I love making resolutions. Every January I have such a craving to be productive after the laziness of the holidays, and it's great to feel like my motivation and willpower are endless for once. And so, I've told myself I will learn how to bake bread.

I've made bread before of course – baguettes, French bread, herb bread, even bagels. Some of these have been delicious, but overall, I just don't feel very capable at this kind of thing. My bread never rises as much as I'd like, and it often doesn't come out with quite the right texture. It's no surprise that I'm not a natural at this, as I don't really like to be careful and precise in the kitchen. But, I want to make perfect delicious bread! And I want to develop that kind of bread intuition I see others with that I imagine will make it feel natural and easy.


My sister Tessa seems to always know just what to do when it comes to bread. Every Christmas morning she makes a heavenly panettone that I'm still dreaming about here on January 10. And whenever I call to ask her questions in my moments of bread panic, she makes it all sound so easy and common sense. So, she's my bread model. Over the holidays, I meant to make bread with her, to absorb some of her genius by watching, but we never got around to it. While I was despairing about this missed opportunity on our last day together, she disappeared and came back offering a large orange book. "You can borrow this to get started while we're apart" she said. The book is Martha Stewart's Baking Handbook, and it boasts many of Tessa's favourite bread recipes.
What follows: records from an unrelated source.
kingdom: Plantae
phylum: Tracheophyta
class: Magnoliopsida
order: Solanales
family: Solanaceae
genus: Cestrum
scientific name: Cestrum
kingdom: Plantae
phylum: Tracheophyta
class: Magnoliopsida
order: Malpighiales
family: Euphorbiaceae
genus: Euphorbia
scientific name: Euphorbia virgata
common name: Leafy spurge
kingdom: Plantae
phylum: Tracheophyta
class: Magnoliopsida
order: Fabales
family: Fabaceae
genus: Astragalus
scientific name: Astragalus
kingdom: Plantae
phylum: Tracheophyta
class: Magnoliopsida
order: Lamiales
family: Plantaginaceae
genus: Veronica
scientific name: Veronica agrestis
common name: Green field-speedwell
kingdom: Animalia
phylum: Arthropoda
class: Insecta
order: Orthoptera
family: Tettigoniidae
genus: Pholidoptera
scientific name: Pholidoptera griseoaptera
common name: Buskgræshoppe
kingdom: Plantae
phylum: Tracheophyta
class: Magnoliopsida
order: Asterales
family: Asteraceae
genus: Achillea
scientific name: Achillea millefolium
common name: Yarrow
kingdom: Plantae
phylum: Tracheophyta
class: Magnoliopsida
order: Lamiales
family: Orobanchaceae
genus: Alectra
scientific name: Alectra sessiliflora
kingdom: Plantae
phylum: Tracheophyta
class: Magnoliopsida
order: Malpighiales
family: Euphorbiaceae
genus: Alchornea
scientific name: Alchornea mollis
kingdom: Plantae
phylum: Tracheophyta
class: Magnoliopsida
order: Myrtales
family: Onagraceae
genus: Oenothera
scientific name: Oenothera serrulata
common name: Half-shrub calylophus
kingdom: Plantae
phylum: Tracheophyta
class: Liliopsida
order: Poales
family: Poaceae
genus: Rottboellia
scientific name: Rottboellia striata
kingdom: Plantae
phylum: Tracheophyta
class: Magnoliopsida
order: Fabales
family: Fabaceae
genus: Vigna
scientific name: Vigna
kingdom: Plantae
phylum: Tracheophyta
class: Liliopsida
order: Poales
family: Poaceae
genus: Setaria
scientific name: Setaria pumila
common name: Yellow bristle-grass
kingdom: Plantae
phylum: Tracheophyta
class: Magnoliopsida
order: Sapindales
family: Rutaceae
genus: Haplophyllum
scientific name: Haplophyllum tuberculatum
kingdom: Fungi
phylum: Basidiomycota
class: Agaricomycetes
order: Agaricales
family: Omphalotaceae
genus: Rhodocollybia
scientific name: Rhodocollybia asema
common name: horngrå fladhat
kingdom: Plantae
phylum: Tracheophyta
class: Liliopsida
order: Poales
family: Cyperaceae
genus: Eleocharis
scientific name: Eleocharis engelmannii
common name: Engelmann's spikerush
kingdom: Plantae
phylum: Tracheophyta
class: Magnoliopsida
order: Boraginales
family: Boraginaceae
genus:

I started with the one she gushed the most about: Olive-Oil Bread. And I leaned a few things:

  1. Use fresh yeast. You know how I said my bread never rises as much as it should? Well, I checked the expiry date on the traditional dry yeast I had in the fridge – it expired in 2007. Ack! I'd been using that all year... Tessa said to always try proofing a little yeast before you start making the bread, just to make sure your yeast is still active. I'm going to make this a habit now. I bought new yeast, and this bread rose like crazy. I kept calling Darryl over to marvel at how huge it was.
  2. Be sure about the temperature of your oven. My oven sucks. I know this, and yet I haven't really made much effort to overcome its problems. For starters, it's tiny and has only one rack, but I guess I can't do much about that. Worse, it always burns everything. This bread was supposed to bake for 35 minutes. After about 15 or 20 minutes, the faint smell of burning became real enough that I had to leap up off the couch and pull it out of the oven prematurely. The outside was beautiful and browned, as you can see in the photo at the top, but the inside was still doughy in places. So, even though it was really delicious, it definitely wasn't perfect. Martha mentioned something in the intro to the book about using an oven thermometer to make sure that it has reached the right temperature before you put anything in. And that's what I'm going to do – first chance I get I'm going to buy an oven thermometer and find out how much my oven has been lying to me. 'Cause I have a feeling it's hot hot hot.
  3. If it's burning too much, cover it in foil. Of course I called Tessa and related my successes (it rose so awesomely!) and failures (it's part doughy, part burnt), and she provided this last lesson. Apparently if you find yourself with a loaf that's starting to burn when you're quite sure it's not cooked through, you can just wrap it in foil and put it back in the oven. She also said that bread likes descending temperatures, so another thing you can do is turn the oven off and leave the bread in to finish cooking as the oven cools off. See, I just need to learn what bread likes, and then I'll be good.
I'm sure these three lessons are the first of many, which I'll continue to relate here as I make progress on my resolution. Thanks Martha and Tessa! Next I'm going to try ciabatta, probably tomorrow as I think I'm going to make Sunday bread-making day, along with be-productive-on-all-my-art-projects day – see, all the resolutions fit together into one beautiful whole. Rise, draw, rise, draw, bake.